Will you quote only the lines starting at the one that contains "CK, CD, GSR;" and ending with the last line of the listing below, inclusive?

● ● ● ● ● ● ●

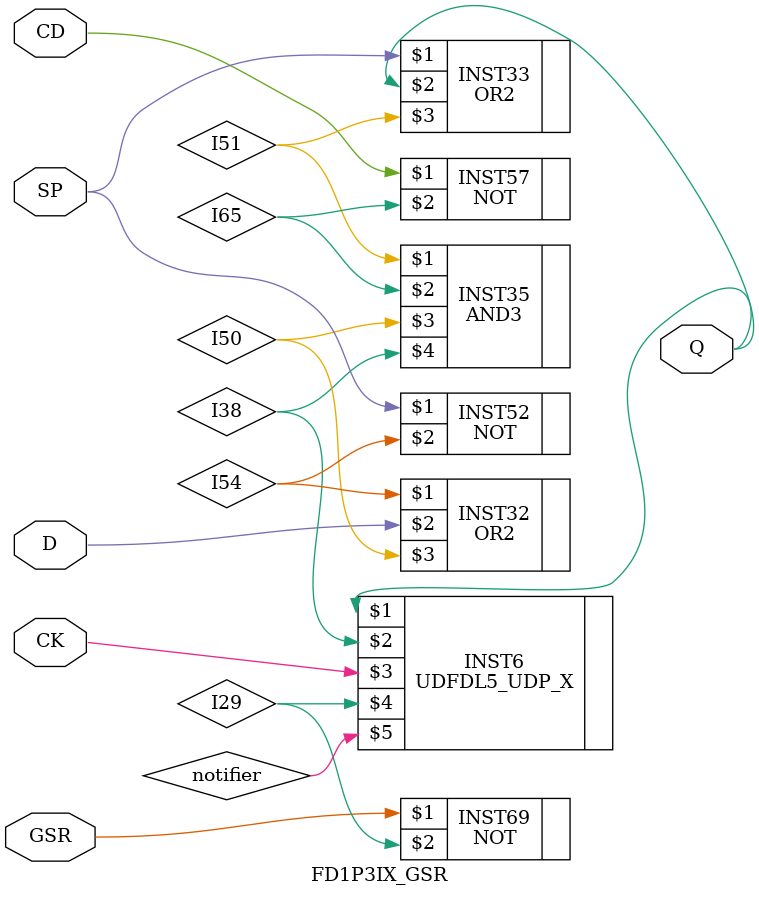
<source format=v>
`resetall
`timescale 1 ns / 100 ps

`celldefine
module FD1P3IX_GSR (D, SP, CK, CD, GSR, Q);
input  D, SP, CK, CD, GSR;
output Q;
reg notifier;

NOT  INST69 (GSR, I29);
OR2  INST32 (I54,D,I50);
OR2  INST33 (SP,Q,I51);
AND3 INST35 (I51,I65,I50,I38);
NOT  INST52 (SP,I54);
NOT  INST57 (CD,I65);
UDFDL5_UDP_X INST6 (Q, I38, CK, I29, notifier);

endmodule

`endcelldefine

</source>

● ● ● ● ● ● ●

Exercise answer =>
input  D, SP, CK, CD, GSR;
output Q;
reg notifier;

NOT  INST69 (GSR, I29);
OR2  INST32 (I54,D,I50);
OR2  INST33 (SP,Q,I51);
AND3 INST35 (I51,I65,I50,I38);
NOT  INST52 (SP,I54);
NOT  INST57 (CD,I65);
UDFDL5_UDP_X INST6 (Q, I38, CK, I29, notifier);

endmodule

`endcelldefine

</source>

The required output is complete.